• Work required
Leave out the images; return the rest of the data exactly.

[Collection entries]
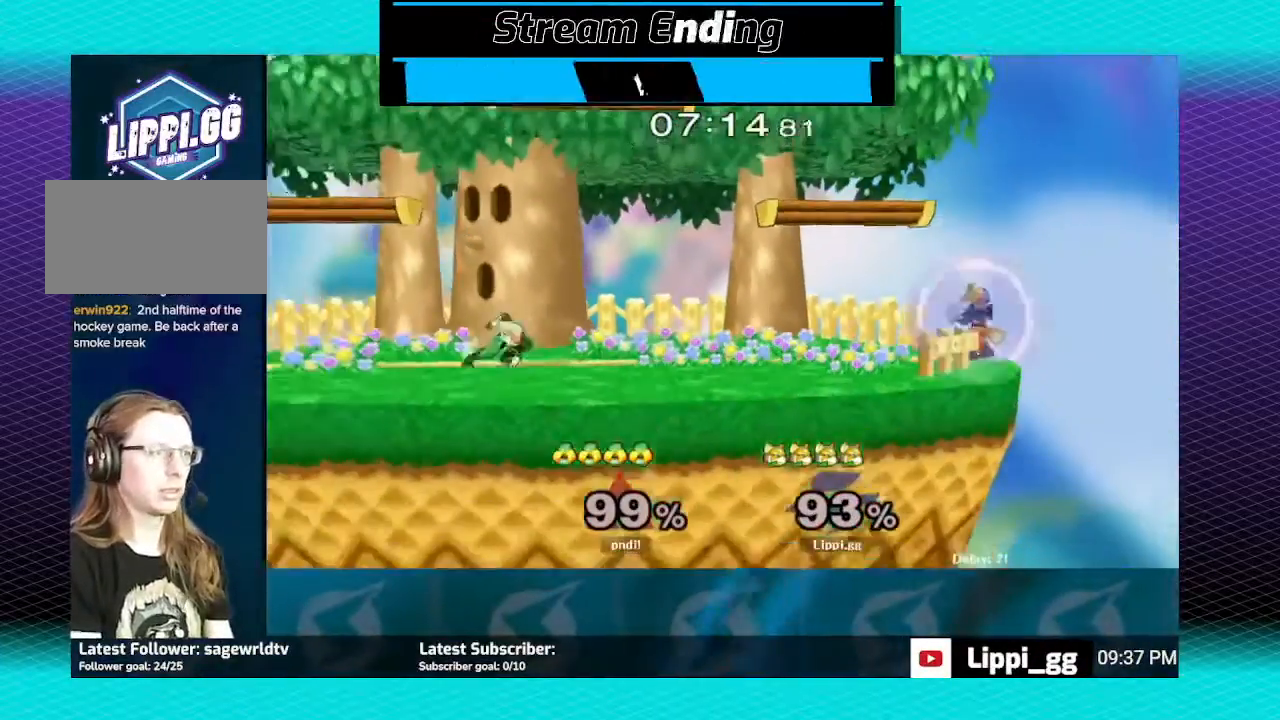
{"buttons": [], "left_stick": "left", "right_stick": "center", "events": [[34, "Z", "up"], [401, "left_stick", "left"]]}
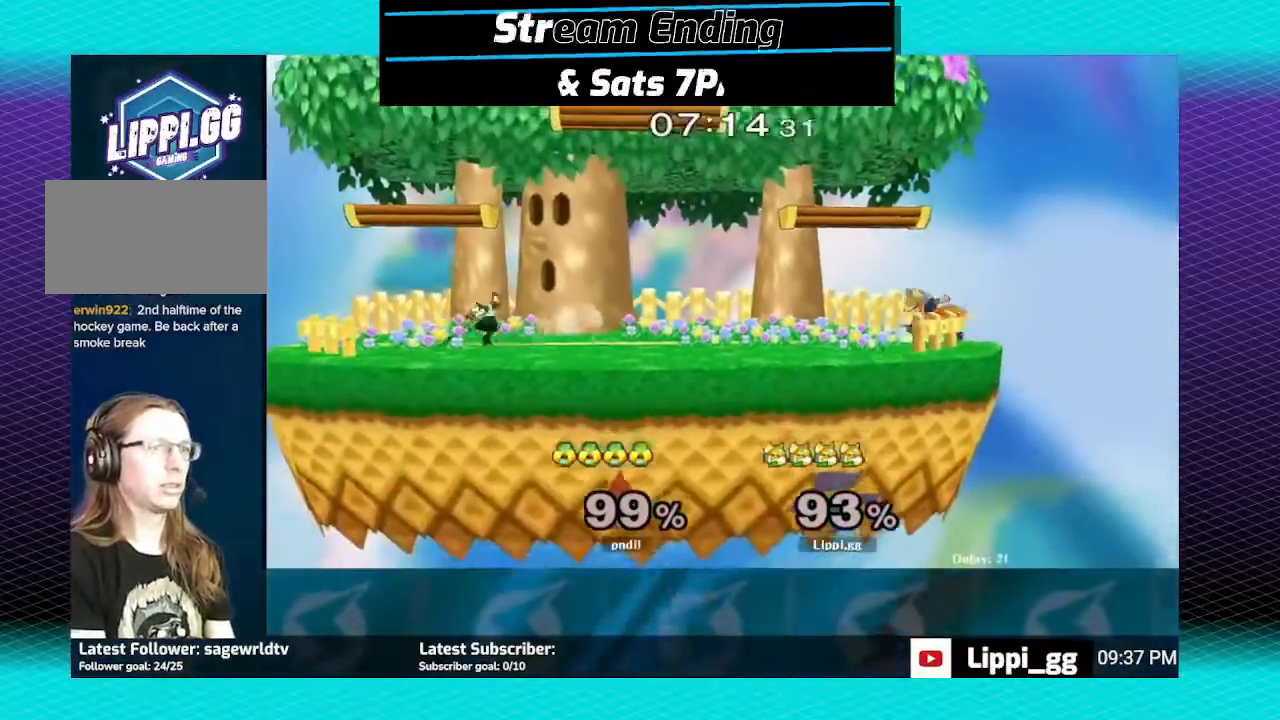
{"buttons": ["B"], "left_stick": "left", "right_stick": "center", "events": [[100, "left_stick", "up"], [167, "B", "down"], [200, "left_stick", "up-left"], [300, "left_stick", "left"]]}
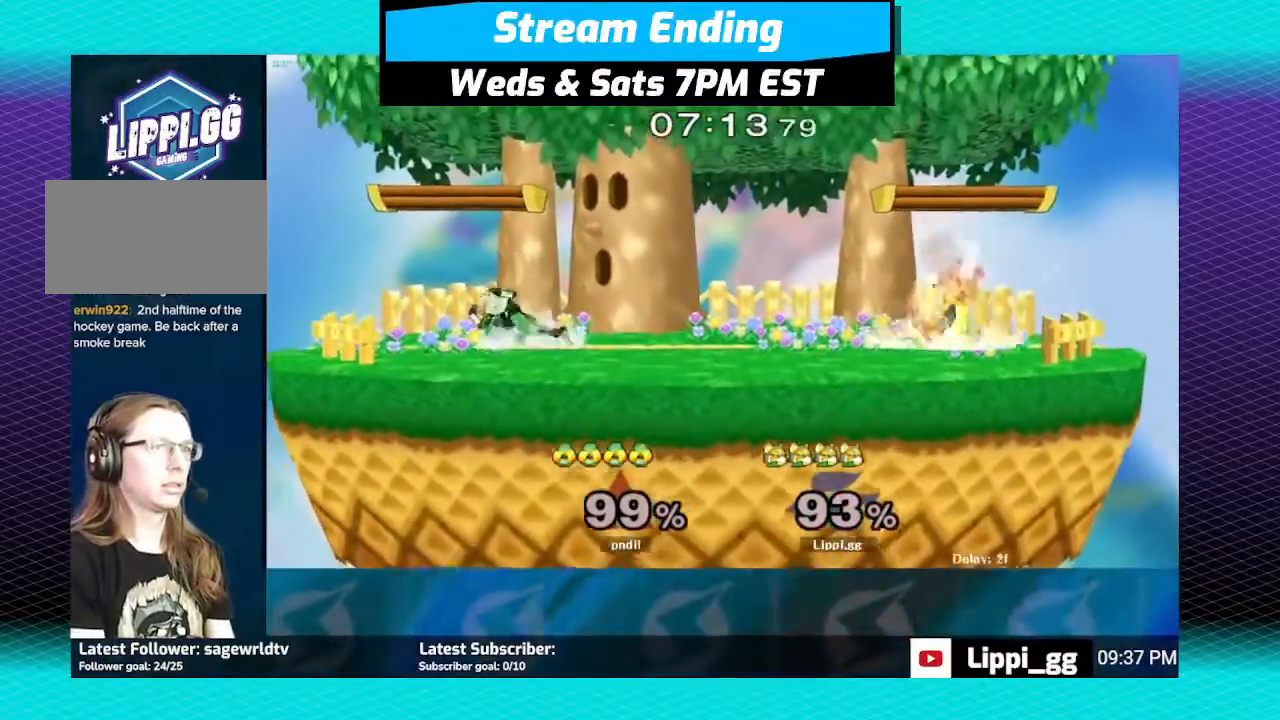
{"buttons": ["B"], "left_stick": "left", "right_stick": "center", "events": []}
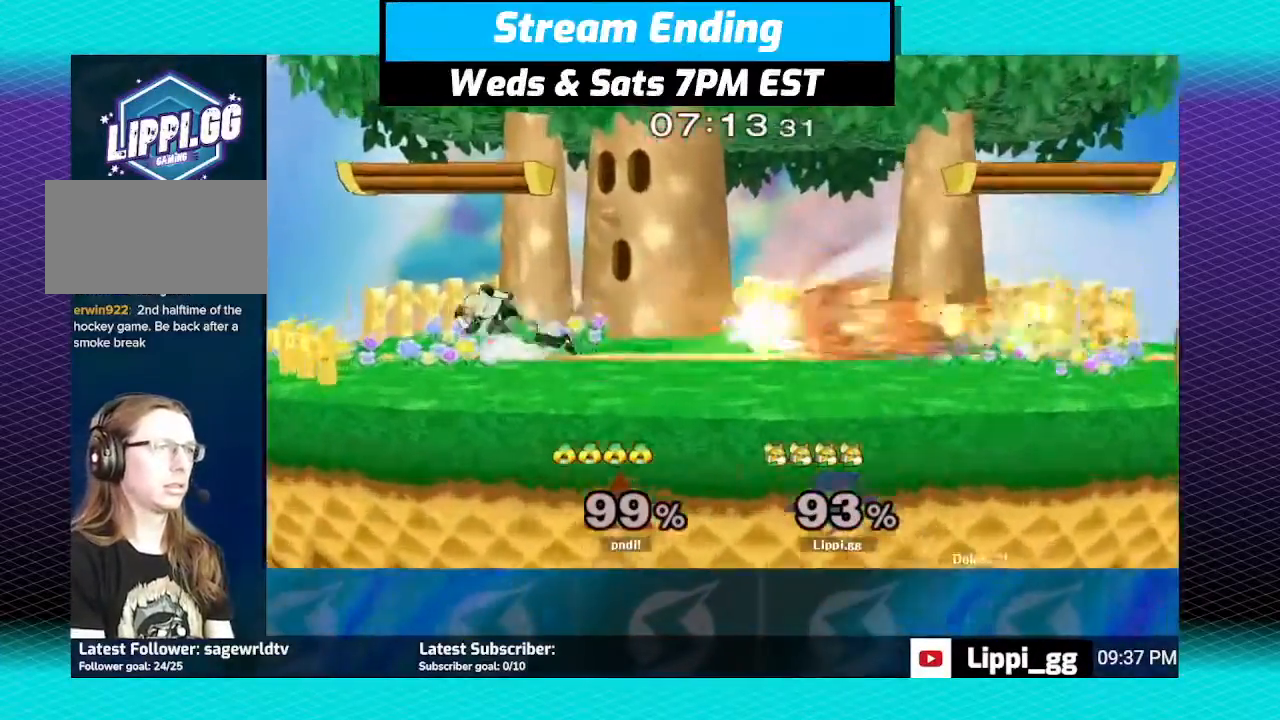
{"buttons": ["B"], "left_stick": "left", "right_stick": "center", "events": []}
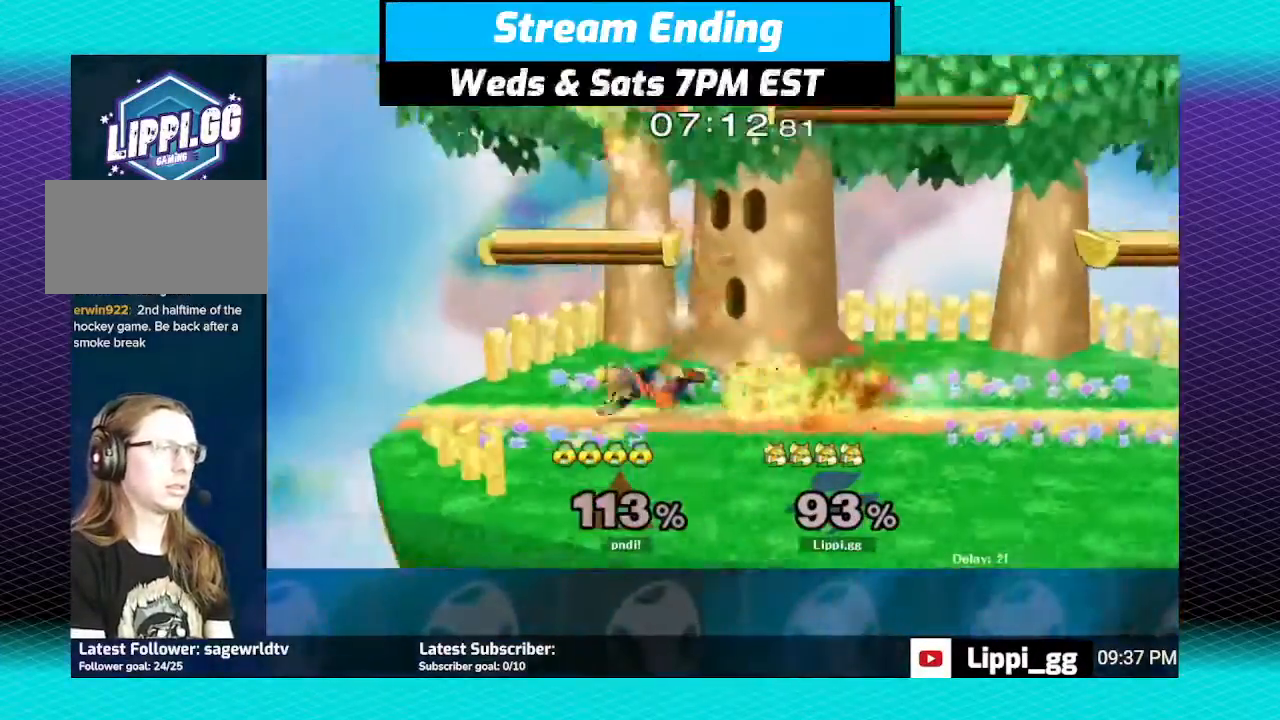
{"buttons": [], "left_stick": "center", "right_stick": "center", "events": [[167, "B", "up"], [167, "left_stick", "center"]]}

• Answer for the task
{"buttons": [], "left_stick": "left", "right_stick": "center", "events": [[34, "Z", "up"], [401, "left_stick", "left"]]}
{"buttons": ["B"], "left_stick": "left", "right_stick": "center", "events": [[100, "left_stick", "up"], [167, "B", "down"], [200, "left_stick", "up-left"], [300, "left_stick", "left"]]}
{"buttons": ["B"], "left_stick": "left", "right_stick": "center", "events": []}
{"buttons": ["B"], "left_stick": "left", "right_stick": "center", "events": []}
{"buttons": [], "left_stick": "center", "right_stick": "center", "events": [[167, "B", "up"], [167, "left_stick", "center"]]}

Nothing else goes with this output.